Matthew I. Hall · April 2009
77 GEO. WASH. L. REV. 562 (2009)
The law of mootness lacks a coherent theoretical foundation. On the one hand, mootness has been regarded—at least since 1964—as a limitation on federal court jurisdiction, mandated by Article III of the United States Constitution. Under this account, because mootness is a constitutional, and not merely a prudential, limitation on federal court jurisdiction, it is not waivable, may be raised at any point in the litigation, and must be raised by the Court sua sponte where circumstances suggest a possible mootness issue.
On the other hand, courts routinely hear moot cases where strong prudential reasons exist to do so—a practice that cannot be reconciled with the belief that mootness is a mandatory jurisdictional bar. So-called “exceptions” to the doctrine of mootness endow courts with extensive discretion about which moot claims they will dismiss and which they will choose to hear.

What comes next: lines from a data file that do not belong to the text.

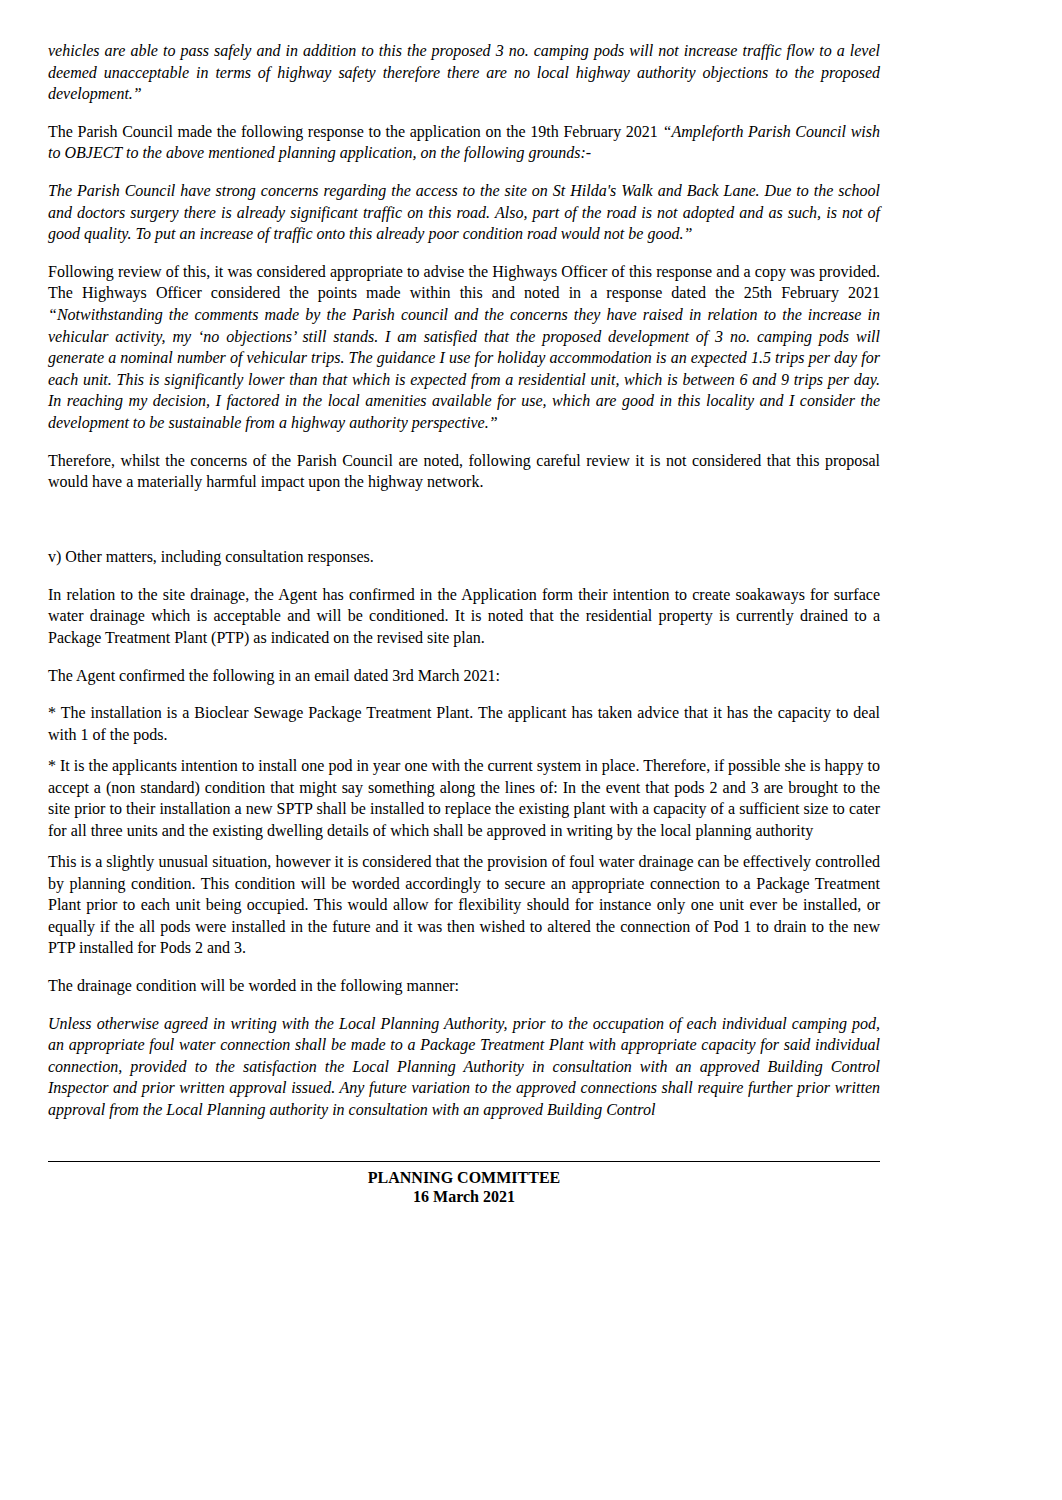vehicles are able to pass safely and in addition to this the proposed 3 no. camping pods will not increase traffic flow to a level deemed unacceptable in terms of highway safety therefore there are no local highway authority objections to the proposed development.”
The Parish Council made the following response to the application on the 19th February 2021 “Ampleforth Parish Council wish to OBJECT to the above mentioned planning application, on the following grounds:-
The Parish Council have strong concerns regarding the access to the site on St Hilda's Walk and Back Lane. Due to the school and doctors surgery there is already significant traffic on this road. Also, part of the road is not adopted and as such, is not of good quality. To put an increase of traffic onto this already poor condition road would not be good.”
Following review of this, it was considered appropriate to advise the Highways Officer of this response and a copy was provided. The Highways Officer considered the points made within this and noted in a response dated the 25th February 2021 “Notwithstanding the comments made by the Parish council and the concerns they have raised in relation to the increase in vehicular activity, my ‘no objections’ still stands. I am satisfied that the proposed development of 3 no. camping pods will generate a nominal number of vehicular trips. The guidance I use for holiday accommodation is an expected 1.5 trips per day for each unit. This is significantly lower than that which is expected from a residential unit, which is between 6 and 9 trips per day. In reaching my decision, I factored in the local amenities available for use, which are good in this locality and I consider the development to be sustainable from a highway authority perspective.”
Therefore, whilst the concerns of the Parish Council are noted, following careful review it is not considered that this proposal would have a materially harmful impact upon the highway network.
v) Other matters, including consultation responses.
In relation to the site drainage, the Agent has confirmed in the Application form their intention to create soakaways for surface water drainage which is acceptable and will be conditioned. It is noted that the residential property is currently drained to a Package Treatment Plant (PTP) as indicated on the revised site plan.
The Agent confirmed the following in an email dated 3rd March 2021:
* The installation is a Bioclear Sewage Package Treatment Plant. The applicant has taken advice that it has the capacity to deal with 1 of the pods.
* It is the applicants intention to install one pod in year one with the current system in place. Therefore, if possible she is happy to accept a (non standard) condition that might say something along the lines of: In the event that pods 2 and 3 are brought to the site prior to their installation a new SPTP shall be installed to replace the existing plant with a capacity of a sufficient size to cater for all three units and the existing dwelling details of which shall be approved in writing by the local planning authority
This is a slightly unusual situation, however it is considered that the provision of foul water drainage can be effectively controlled by planning condition. This condition will be worded accordingly to secure an appropriate connection to a Package Treatment Plant prior to each unit being occupied. This would allow for flexibility should for instance only one unit ever be installed, or equally if the all pods were installed in the future and it was then wished to altered the connection of Pod 1 to drain to the new PTP installed for Pods 2 and 3.
The drainage condition will be worded in the following manner:
Unless otherwise agreed in writing with the Local Planning Authority, prior to the occupation of each individual camping pod, an appropriate foul water connection shall be made to a Package Treatment Plant with appropriate capacity for said individual connection, provided to the satisfaction the Local Planning Authority in consultation with an approved Building Control Inspector and prior written approval issued. Any future variation to the approved connections shall require further prior written approval from the Local Planning authority in consultation with an approved Building Control
PLANNING COMMITTEE
16 March 2021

Courts and scholars refer to the doctrines under which courts elect to hear moot cases as “exceptions” to the mootness bar, but these exceptions do not “prove the rule”—they debunk it. The exceptions to mootness do not appear to be based on any interpretation of Article III’s Case or Controversy Clause—as they would be if mootness were actually applied as a constitutionally-mandated limit on federal court jurisdiction. Rather, as articulated and applied, they are based on prudential considerations, such as protection of judicial efficiency and authority, the preference for sufficiently-motivated parties, and avoidance of party gamesmanship. The frequent invocation of these exceptions by federal courts is thus hard to reconcile with the conventional understanding of mootness as a constitutionally-mandated jurisdictional bar.
All of this is symptomatic of a deep confusion at the core of the modern understanding of mootness. Mootness doctrine, as currently constituted, does not provide the analytic tools necessary to explain or predict the results in a large number of mootness cases. The doctrine that ostensibly governs mootness decisions does not appear to be driving the analysis, or the results, in the most important subset of mootness cases—those where the result may depend on whether the mootness bar is understood as a prudential or a constitutionally-mandated doctrine. Without waiting for theoretical justification for abandoning the constitutional account, many courts already treat mootness as discretionary in the subset of cases in which there are strong prudential arguments for hearing a case, notwithstanding its mootness.
This article addresses both the descriptive and normative gaps in the mootness scholarship. I introduce an analytical framework for understanding mootness doctrine that improves on both the constitutional model and prior scholarly reform proposals. Principally, the nature of the mootness bar as constitutional or prudential depends on whether the issue raised by the plaintiff’s claim—as opposed to merely the plaintiff’s personal stake in that issue—has been rendered moot. I argue that federal courts apply two very different sets of mootness rules in those two kinds of cases. Where the issue itself is moot—that is, where the alleged wrongful conduct is neither ongoing nor reasonably likely to recur as to anyone—the Case or Controversy Clause requires dismissal and prudential concerns have no application. In contrast, when it is only the plaintiff’s personal stake that is moot—because the harm is reasonably likely to recur only as to someone other than the plaintiff—the textual Article III argument for dismissal is far weaker, and consideration of discretionary factors becomes appropriate. I then derive from the case law a number of prudential factors that should—and do—guide courts in the exercise of their discretion whether to dismiss moot claims.
This model offers three principal advantages over both the constitutional model of mootness and prior reform efforts by scholars: (1) it is more theoretically coherent, (2) it better explains current judicial practice in a wider range of mootness cases, and (3) it moves mootness doctrine into closer alignment with related justiciability doctrines, and thus is a step in the direction of a unified theoretical approach to justiciability.
The argument proceeds in three parts. Part I describes the conventional understanding of mootness—as a jurisdictional doctrine mandated by Article III. Part II addresses the theoretical and descriptive shortcomings in the prevailing constitutional model of mootness, and shows the pressing need for a new model adequate to the task of both explaining the results in past cases and providing guidance for future cases. Part III then introduces and defends a new model of mootness, the elements of which are implicit in much of the mootness case law, but which has never been explicitly developed. This new model rests on a critical, but underappreciated, distinction between two types of mootness—the first involving issues that have become moot, and the second involving live issues raised by parties whose personal stake in the issue has become moot. This Part demonstrates that courts often treat issue mootness and personal stake mootness quite differently—invariably dismissing “issue moot” cases while treating as discretionary the decision whether to dismiss “personal stake moot” cases. Part III.B identifies and explains the factors that ought to—and in many cases already do—guide courts in exercising their discretion. Part III.C defends this prudential model of personal stake mootness by analogy to the doctrine of third-party standing—which has always treated as entirely prudential a court’s decision whether to permit plaintiffs to establish the justiciability of their claim by reference to the rights of third parties. Part III.D then defends the proposed model of mootness against the charge that it does not go far enough—that issue mootness, too, should be regarded as prudential rather than constitutional.